By Anne Hayden
Three weeks after election night, it is still not clear who will be representing the newly-created 46th Senate District — Republican George Amedore or Democrat Cecilia Tkaczyk.
The senate majority hangs in the balance and the final vote count will determine party control. The Republicans hold 31 seats to the Democrats’ 30 in the Senate, but if Tkaczyk wins, and another undecided race goes to the Democrats, and her party collaborates with the four members of the Independent Democratic Conference, the Democrats would take the majority.
Both candidates claimed victory on Nov. 8, but, due to a close margin in the results, a large number of absentee ballots, a show-cause order filed by Amedore’s campaign, and objections to ballots from both sides, an official winner has yet to be declared.
The deadline for submitting absentee ballots was pushed back because of Hurricane Sandy.
The past several weeks have been spent counting ballots in the five counties the district encompasses — Albany, Schenectady, Montgomery, Greene, and Ulster. Tkaczyk started off with the lead, but Amedore was ahead by 920 votes after ballot-counting ended in Montgomery County on Saturday.
When the ballots were counted in Ulster County — Tkaczyk’s home county — on Tuesday, Amedore’s lead dropped to 110.
The candidates will appear in front of Montgomery County Supreme Court Justice Guy Tomlinson on Thursday and Friday to review all ballots that have been challenged by both sides.
The managers of both campaigns told The Enterprise they felt sure that their candidates would emerge the victor after the court sessions.
“We’re obviously confident,” said Amedore’s manager, Kris Thompson.
Amedore represented that 105th District in the Democrat-dominated State Assembly and ran for a Senate district configured by Republicans.
“It is increasingly clear that Cecilia Tkaczyk will be the next senator of the 46th Senate District,” said Gary Ginsburg, spokesman for her campaign.
Tkaczyk, who described herself during her campaign as a mother, farmer, and school board leader, had worked as a legislative aid. Half a million dollars was spent on her campaign.
More than 800 objections were filed, though the Republicans filed more than the Democrats — 660 and 210, respectively.
Ginsburg said that most of the objections from Amedore’s campaign are “frivolous,” while Thompson said they were all “procedural,” and that Tkaczyk’s campaign had opposed ballots in areas where Amedore did well, and Amedore’s campaign, likewise, opposed ballots in areas where Tkaczyk did well.
Ginsburg said that Amedore’s campaign had filed 460 objections in Ulster County alone, and Tkaczyk’s had filed 60. The Republicans objected to a full 25-percent of all votes in Woodstock, a town in Ulster County.

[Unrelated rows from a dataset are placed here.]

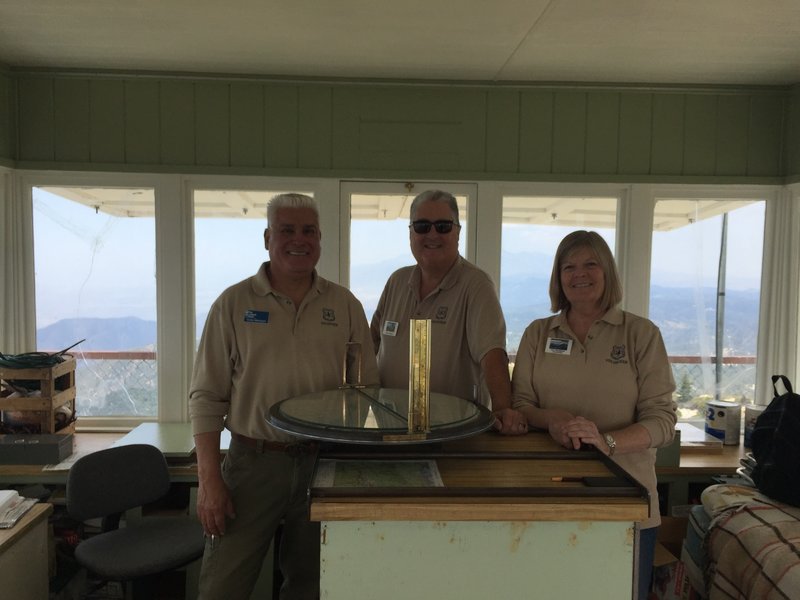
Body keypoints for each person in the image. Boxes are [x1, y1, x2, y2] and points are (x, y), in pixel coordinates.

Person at [189, 193, 378, 599]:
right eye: (287, 230)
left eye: (308, 231)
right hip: (252, 465)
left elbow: (365, 393)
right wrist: (209, 480)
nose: (299, 240)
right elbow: (206, 396)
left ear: (320, 238)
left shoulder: (344, 305)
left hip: (324, 463)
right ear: (267, 238)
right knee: (223, 584)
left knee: (313, 585)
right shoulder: (233, 304)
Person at [511, 230, 676, 599]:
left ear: (608, 272)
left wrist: (607, 442)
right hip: (546, 496)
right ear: (558, 277)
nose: (578, 274)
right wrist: (551, 418)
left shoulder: (641, 334)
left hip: (627, 501)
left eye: (590, 264)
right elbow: (520, 404)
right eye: (568, 266)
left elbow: (663, 420)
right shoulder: (537, 334)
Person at [371, 189, 526, 435]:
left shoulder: (476, 285)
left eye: (442, 226)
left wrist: (502, 410)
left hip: (453, 435)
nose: (432, 234)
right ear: (410, 233)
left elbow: (492, 356)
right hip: (390, 431)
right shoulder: (396, 282)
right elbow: (371, 343)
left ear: (457, 232)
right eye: (422, 226)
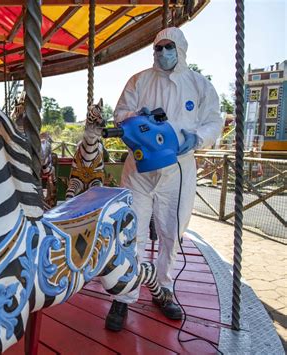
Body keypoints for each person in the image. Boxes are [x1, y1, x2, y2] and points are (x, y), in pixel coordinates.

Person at [105, 27, 223, 331]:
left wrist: (196, 138)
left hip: (178, 169)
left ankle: (163, 288)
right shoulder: (139, 80)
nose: (163, 52)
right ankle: (125, 294)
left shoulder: (199, 85)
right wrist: (134, 117)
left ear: (181, 49)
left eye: (169, 46)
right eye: (158, 47)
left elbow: (214, 122)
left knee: (172, 233)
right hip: (139, 168)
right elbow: (119, 113)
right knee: (132, 231)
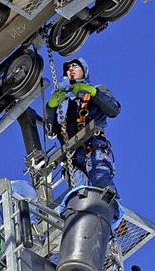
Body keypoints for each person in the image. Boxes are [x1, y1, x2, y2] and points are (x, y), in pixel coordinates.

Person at [44, 57, 120, 192]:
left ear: (84, 71)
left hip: (93, 145)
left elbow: (114, 110)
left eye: (75, 66)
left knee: (101, 182)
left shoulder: (96, 90)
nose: (71, 69)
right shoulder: (62, 101)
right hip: (72, 156)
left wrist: (93, 92)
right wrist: (50, 108)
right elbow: (49, 131)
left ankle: (108, 205)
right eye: (68, 68)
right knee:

Some of the objections are procedural, said Ginsburg, related to things like valid signatures and confirming that voters who submitted absentee ballots actually had addresses in the proper county, but for others, he said, “The frivolity is disturbing.”
He described one objection to an absentee ballot from a woman who is disabled, blind in one eye, and unable to drive. Amedore’s campaign, said Ginsburg, did not feel that the woman should have been allowed to file an absentee ballot, because she lives within the county she was voting in.
“She couldn’t even drive to vote,” said Ginsburg. “To disenfranchise so many voters doesn’t make sense; the process is supposed to encourage people to vote, and I don’t know if they forgot that or are ignoring that.”
Regardless, Ginsburg said, with such a slim lead for Amedore, and with so many objections filed by Amedore’s campaign — many of which he feels will be dismissed — Tkaczyk will be the next senator.
With that in mind, he said, Tkaczyk has continued to go out into the community and talk to the constituents, to make sure they know their voice will be heard if she takes her seat in just over a month.
“Cece knew, going in, that running in a district drawn by Republicans, with a hand-picked candidate, would be tough,” Ginsburg said. “She knew it would be a long campaign.”
Amedore, meanwhile, according to Thompson, has been focusing on work.
“He’s a small businessman,” Thompson said. “He’s busy doing what every other American is doing — working.”
During his campaign, Amedore proudly described himself as a “citizen legislator,” while working as a developer employing 26 people.
“Our founding fathers were citizen legislators,” he said, stating it’s an advantage to be a small-business owner. “It feel the pain and know the concerns of the people,” he said.
As for how Amedore feels about the drawn-out nature of the election, Thompson said, “It’s just the process; what more is there to say?”